:: TO DO ::
Please state, according to the influenza text, by how much winter school holidays reduce or delay the risk of influenza among school-aged children.

:: TEXT SECTION ::
=== Section Start ===

Winter holidays delay seasonal influenza epidemic peaks and shift disease risk toward adults because of changes in contact patterns. These findings may inform targeted influenza information and vaccination campaigns during holiday periods.

Keywords: influenza, age patterns, travel patterns, epidemiology, winter holidays, United States.


(See the editorial commentary by Hadler on pages 671–2.)

Influenza epidemics are characterized by large variation in disease burden across seasons and across locations within a given season [1]. While we do not fully understand what drives this variation, contact and travel patterns have been observed to influence local and global influenza transmission [2–5]. Winter holidays alter typical contact and travel patterns through school closures and holiday travel and occur early in typical influenza seasons in temperate climates, yet the measurement and the subsequent effects of these temporary behavioral changes on seasonal influenza remain poorly understood.

Consideration of age patterns is an important component to understanding the transmission and relative disease burden of influenza. Empirical contact surveys have illustrated that individuals tend most to associate with others in a similar age group and that school-aged children tend to have the greatest number of potential disease-causing contacts [6, 7]. Additionally, modeling studies have demonstrated that social mixing by age is sufficient to capture much of the heterogeneity in contact across populations [8]. In large population settings, school-aged children are thought to drive local influenza transmission because of their large number of contacts, while adults are thought to seed influenza in different locations owing to their global mobility [3, 4, 9].

Since school-aged children are of particular importance for influenza transmission, temporary school closures are a commonly considered reactive intervention in pandemic and severe influenza seasons [10, 11]. However, results of empirical studies of the effect of these interventions vary, with some reporting no significant effect on influenza transmission and others showing a 29% reduction in transmission among children alone [12–14]. Owing to these mixed results, the impact of tempory school closures on children and their trickle-down effects on other age groups remain unclear. While school holidays have similarities to closures, they occur at predetermined times and induce changes to both contact and travel patterns. In the United States, the Christmas break occurs in late December, and epidemics typically start in December and peak in February; changes in influenza transmission during the winter holidays could crucially affect the resulting influenza epidemic [15]. The number of contacts among children decreases because children are out of school for the holiday [16], and mixed results suggest that winter school holidays reduce or delay the risk of influenza among school-aged children by 33%–42% [17, 18] and that periods around the holidays experience high variability in influenza-like illness (ILI) across seasons [19].

Local and global travel are mechanisms by which respiratory pathogens are commonly thought to spread, and travel patterns have long been studied to understand the spatial spread of diseases. Winter holidays are characterized by increases in the frequency of visits to friends and family, which deviate from typical travel patterns. Additionally, in the United States, there are notable increases in travel among children and in the volume of long-distance travel [20, 21]. Human movement is tied to the phylogeographic spread of influenza viruses [22], and substantial evidence suggests that travel can influence the spatial spread and timing of influenza epidemics [3, 4, 23–25]. However, travel restrictions have been shown to produce little to no effect on the spread of pandemic influenza [26–28].

=== Section End ===

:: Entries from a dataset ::
=== Section Start ===

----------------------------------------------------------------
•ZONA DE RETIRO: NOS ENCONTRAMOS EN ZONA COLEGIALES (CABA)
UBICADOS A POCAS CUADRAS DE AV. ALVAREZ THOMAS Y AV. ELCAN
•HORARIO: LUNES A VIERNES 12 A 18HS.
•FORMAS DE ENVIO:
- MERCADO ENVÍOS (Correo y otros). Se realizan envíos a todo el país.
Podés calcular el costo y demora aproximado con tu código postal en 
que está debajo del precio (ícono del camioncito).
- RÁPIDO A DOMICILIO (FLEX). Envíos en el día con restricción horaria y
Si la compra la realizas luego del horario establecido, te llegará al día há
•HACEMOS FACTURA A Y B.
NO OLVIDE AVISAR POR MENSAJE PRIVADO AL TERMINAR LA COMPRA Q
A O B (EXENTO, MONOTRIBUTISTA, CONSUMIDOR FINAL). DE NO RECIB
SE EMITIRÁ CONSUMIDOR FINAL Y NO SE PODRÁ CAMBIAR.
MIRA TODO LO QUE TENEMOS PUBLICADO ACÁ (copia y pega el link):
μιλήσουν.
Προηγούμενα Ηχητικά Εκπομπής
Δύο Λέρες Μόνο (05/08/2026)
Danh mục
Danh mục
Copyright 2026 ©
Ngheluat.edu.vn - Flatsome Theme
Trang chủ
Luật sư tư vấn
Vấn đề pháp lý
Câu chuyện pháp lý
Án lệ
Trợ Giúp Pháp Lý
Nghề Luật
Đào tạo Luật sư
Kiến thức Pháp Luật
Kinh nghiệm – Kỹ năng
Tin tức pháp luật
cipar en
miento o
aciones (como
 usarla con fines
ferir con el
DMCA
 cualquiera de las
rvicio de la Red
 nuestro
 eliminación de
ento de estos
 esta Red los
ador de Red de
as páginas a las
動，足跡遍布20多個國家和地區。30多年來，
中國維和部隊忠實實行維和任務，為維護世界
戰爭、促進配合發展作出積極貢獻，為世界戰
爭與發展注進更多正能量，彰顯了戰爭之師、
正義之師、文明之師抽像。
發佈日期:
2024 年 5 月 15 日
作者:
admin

=== Section End ===
=== Section Start ===

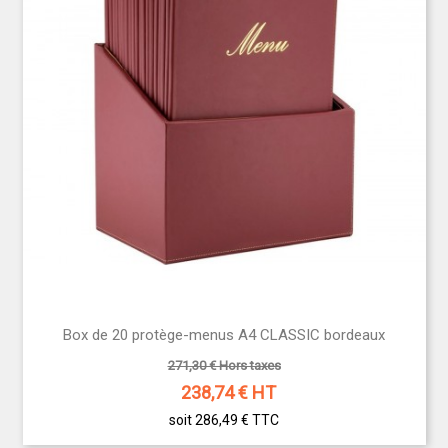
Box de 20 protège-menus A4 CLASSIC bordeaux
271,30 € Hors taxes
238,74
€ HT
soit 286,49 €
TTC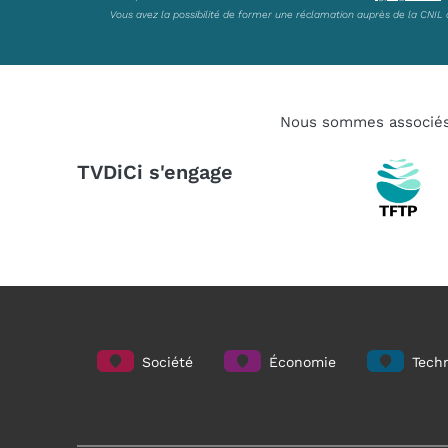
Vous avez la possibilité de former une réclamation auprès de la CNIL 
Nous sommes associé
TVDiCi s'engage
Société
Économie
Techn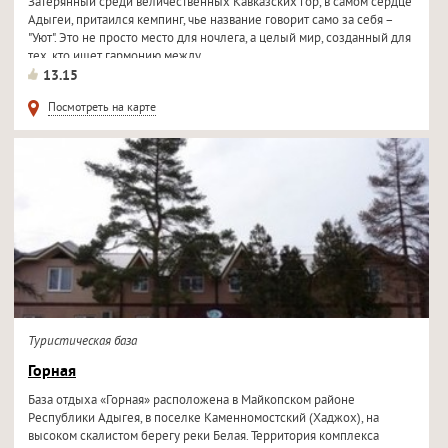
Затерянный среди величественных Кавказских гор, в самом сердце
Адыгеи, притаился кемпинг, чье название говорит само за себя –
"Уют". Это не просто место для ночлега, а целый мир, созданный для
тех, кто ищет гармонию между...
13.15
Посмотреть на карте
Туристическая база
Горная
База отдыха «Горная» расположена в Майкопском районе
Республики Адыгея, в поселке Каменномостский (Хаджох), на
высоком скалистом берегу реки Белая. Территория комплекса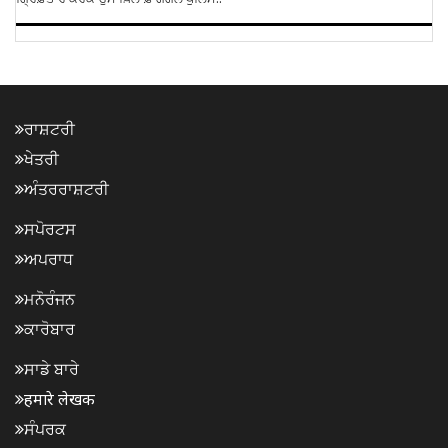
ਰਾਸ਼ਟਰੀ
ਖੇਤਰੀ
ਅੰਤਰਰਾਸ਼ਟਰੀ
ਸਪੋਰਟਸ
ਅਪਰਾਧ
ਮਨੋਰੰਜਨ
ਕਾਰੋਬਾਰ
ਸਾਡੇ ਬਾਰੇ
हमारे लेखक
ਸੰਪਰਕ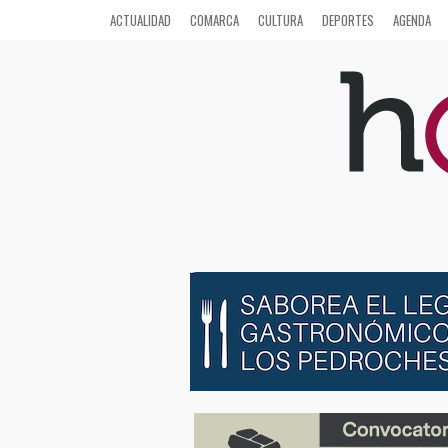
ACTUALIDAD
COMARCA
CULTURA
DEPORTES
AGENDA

=== Section End ===

:: EXERCISE SOLUTION ::
By 33%–42%.